## What the task requires
For the word "Cropped", tally the lines of the data that contain it and give the tally alone.

===== Records for processing

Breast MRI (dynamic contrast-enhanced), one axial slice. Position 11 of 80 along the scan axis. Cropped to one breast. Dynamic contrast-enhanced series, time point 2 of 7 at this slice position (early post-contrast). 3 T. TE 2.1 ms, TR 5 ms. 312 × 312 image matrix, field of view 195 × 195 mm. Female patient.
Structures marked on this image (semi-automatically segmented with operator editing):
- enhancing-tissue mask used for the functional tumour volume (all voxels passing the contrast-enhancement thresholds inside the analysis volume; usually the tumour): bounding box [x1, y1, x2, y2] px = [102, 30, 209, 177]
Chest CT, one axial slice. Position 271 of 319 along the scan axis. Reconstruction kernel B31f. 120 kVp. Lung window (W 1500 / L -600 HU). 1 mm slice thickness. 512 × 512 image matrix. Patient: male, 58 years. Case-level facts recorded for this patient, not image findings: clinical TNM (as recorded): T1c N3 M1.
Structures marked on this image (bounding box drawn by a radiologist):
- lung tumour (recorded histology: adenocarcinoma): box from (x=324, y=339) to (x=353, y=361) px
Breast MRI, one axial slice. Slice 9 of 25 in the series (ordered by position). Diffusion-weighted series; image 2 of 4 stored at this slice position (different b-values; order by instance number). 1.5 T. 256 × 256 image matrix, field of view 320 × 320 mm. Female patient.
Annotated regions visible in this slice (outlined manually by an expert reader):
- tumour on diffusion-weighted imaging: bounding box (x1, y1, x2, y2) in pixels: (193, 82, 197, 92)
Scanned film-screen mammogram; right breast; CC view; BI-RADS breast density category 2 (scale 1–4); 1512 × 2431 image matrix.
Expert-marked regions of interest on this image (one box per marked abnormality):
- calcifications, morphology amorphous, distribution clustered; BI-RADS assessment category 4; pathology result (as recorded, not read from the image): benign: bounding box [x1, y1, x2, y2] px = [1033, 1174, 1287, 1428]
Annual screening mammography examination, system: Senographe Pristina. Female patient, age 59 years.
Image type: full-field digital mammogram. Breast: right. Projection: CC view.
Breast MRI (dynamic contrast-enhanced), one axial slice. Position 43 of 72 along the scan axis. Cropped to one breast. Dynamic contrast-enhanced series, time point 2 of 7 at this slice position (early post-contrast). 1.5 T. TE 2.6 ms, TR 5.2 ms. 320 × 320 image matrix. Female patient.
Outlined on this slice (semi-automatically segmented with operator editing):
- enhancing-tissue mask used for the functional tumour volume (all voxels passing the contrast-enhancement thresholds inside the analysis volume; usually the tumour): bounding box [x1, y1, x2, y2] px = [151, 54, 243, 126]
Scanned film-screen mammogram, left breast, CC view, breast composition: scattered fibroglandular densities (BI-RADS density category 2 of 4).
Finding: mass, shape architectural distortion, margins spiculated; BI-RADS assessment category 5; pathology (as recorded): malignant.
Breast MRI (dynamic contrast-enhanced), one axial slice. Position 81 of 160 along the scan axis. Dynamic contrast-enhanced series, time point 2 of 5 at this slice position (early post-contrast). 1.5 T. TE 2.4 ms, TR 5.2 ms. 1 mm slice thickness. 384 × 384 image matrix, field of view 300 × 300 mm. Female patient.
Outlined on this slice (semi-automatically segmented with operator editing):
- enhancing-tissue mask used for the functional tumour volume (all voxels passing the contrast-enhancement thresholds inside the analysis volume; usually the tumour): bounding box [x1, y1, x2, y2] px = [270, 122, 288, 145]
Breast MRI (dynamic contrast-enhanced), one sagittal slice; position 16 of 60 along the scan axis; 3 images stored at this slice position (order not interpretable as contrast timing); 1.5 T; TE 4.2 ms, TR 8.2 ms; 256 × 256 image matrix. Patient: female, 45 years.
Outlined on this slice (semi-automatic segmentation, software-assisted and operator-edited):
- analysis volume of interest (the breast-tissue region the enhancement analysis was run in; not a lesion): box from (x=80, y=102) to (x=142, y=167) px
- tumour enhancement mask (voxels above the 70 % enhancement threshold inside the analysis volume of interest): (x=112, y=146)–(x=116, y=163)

==========

## Exercise solution
2